=== DIRECTIONS FOR THIS TASK ===
Count the lines in the material below that contain the string "true", treating uppercase and lowercase as different. Reply with the number only.

=== EXTRACTED DATA ===
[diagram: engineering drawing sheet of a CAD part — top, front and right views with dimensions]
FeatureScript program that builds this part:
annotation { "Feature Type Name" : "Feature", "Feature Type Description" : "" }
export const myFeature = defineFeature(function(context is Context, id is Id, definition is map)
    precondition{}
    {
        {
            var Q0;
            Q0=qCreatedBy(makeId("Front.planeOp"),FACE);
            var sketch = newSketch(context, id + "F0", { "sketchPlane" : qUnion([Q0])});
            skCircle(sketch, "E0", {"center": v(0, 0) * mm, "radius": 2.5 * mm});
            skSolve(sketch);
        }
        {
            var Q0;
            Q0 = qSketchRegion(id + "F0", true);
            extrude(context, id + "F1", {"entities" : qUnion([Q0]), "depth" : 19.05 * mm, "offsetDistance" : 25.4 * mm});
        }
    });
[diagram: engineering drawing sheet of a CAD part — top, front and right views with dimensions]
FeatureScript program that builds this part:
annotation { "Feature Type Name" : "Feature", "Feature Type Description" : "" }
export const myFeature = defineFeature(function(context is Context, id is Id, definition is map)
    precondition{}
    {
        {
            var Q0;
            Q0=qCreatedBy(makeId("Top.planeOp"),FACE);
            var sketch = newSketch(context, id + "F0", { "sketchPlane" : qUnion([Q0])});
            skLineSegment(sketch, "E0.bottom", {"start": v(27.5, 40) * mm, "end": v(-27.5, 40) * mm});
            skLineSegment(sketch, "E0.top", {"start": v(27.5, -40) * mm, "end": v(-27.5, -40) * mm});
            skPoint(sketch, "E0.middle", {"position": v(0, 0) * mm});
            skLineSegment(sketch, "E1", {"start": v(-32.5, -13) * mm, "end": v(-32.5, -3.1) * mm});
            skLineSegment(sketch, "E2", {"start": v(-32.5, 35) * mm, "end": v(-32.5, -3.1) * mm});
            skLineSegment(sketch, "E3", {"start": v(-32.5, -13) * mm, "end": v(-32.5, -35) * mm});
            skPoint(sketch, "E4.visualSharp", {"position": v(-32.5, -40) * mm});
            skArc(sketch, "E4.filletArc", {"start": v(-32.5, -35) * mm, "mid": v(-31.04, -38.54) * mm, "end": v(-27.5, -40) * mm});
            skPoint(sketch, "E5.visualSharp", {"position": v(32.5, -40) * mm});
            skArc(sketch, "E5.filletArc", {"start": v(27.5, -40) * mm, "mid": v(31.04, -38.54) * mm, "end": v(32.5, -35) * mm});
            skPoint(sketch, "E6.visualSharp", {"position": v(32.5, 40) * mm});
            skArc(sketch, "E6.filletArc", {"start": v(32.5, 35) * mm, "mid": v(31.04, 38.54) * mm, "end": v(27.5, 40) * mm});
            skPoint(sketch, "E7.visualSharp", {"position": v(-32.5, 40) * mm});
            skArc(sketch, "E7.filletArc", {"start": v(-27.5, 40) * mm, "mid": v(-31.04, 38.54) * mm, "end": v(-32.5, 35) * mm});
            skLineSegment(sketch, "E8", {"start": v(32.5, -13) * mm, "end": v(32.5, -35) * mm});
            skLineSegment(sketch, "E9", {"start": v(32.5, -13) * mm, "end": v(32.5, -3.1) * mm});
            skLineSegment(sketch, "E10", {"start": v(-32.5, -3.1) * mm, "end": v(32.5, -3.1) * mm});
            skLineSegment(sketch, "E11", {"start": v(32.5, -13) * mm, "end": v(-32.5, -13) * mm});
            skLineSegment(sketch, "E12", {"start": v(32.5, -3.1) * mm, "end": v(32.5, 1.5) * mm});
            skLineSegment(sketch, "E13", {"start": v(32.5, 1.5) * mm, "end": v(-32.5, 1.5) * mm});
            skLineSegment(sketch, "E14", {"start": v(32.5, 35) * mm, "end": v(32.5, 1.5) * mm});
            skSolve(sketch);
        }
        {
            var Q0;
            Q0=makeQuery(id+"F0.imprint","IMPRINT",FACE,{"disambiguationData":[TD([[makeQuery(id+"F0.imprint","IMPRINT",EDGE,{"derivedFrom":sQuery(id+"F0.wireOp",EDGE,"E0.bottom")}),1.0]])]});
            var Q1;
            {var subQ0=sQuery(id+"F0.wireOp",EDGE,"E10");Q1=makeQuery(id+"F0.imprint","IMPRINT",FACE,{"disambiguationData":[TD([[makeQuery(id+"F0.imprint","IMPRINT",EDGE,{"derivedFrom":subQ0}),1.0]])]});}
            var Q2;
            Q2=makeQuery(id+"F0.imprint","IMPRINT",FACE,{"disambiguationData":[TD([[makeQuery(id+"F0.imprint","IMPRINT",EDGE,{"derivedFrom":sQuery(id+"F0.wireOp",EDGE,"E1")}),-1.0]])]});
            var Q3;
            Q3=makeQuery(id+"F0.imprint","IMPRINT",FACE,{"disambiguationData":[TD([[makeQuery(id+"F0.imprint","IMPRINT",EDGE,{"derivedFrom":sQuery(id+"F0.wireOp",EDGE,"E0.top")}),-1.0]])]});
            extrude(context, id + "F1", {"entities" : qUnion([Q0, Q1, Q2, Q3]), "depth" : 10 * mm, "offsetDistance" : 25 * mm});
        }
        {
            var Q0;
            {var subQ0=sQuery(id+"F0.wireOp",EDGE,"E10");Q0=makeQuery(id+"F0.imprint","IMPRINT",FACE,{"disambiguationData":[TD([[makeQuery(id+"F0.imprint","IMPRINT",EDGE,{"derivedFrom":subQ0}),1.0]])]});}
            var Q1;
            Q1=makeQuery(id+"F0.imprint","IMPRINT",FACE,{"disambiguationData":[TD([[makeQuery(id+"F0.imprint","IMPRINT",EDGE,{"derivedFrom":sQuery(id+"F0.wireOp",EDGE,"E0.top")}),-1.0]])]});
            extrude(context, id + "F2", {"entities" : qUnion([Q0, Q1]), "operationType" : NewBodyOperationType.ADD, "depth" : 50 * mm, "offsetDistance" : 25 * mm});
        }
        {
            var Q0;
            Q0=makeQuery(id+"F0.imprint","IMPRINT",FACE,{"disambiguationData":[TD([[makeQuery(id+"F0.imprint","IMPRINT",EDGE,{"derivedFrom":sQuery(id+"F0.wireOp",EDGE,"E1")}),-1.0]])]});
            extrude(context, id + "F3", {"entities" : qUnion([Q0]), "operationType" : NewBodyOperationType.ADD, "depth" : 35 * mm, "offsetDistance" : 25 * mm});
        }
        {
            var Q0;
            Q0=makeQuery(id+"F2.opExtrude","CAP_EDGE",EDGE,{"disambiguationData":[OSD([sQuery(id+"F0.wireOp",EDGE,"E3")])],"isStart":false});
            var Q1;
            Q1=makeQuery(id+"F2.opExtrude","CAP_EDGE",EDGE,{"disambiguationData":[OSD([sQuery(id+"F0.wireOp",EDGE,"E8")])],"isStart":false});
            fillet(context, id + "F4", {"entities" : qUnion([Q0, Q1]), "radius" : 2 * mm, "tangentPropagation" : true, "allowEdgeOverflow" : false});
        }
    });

=== ANSWER ===
2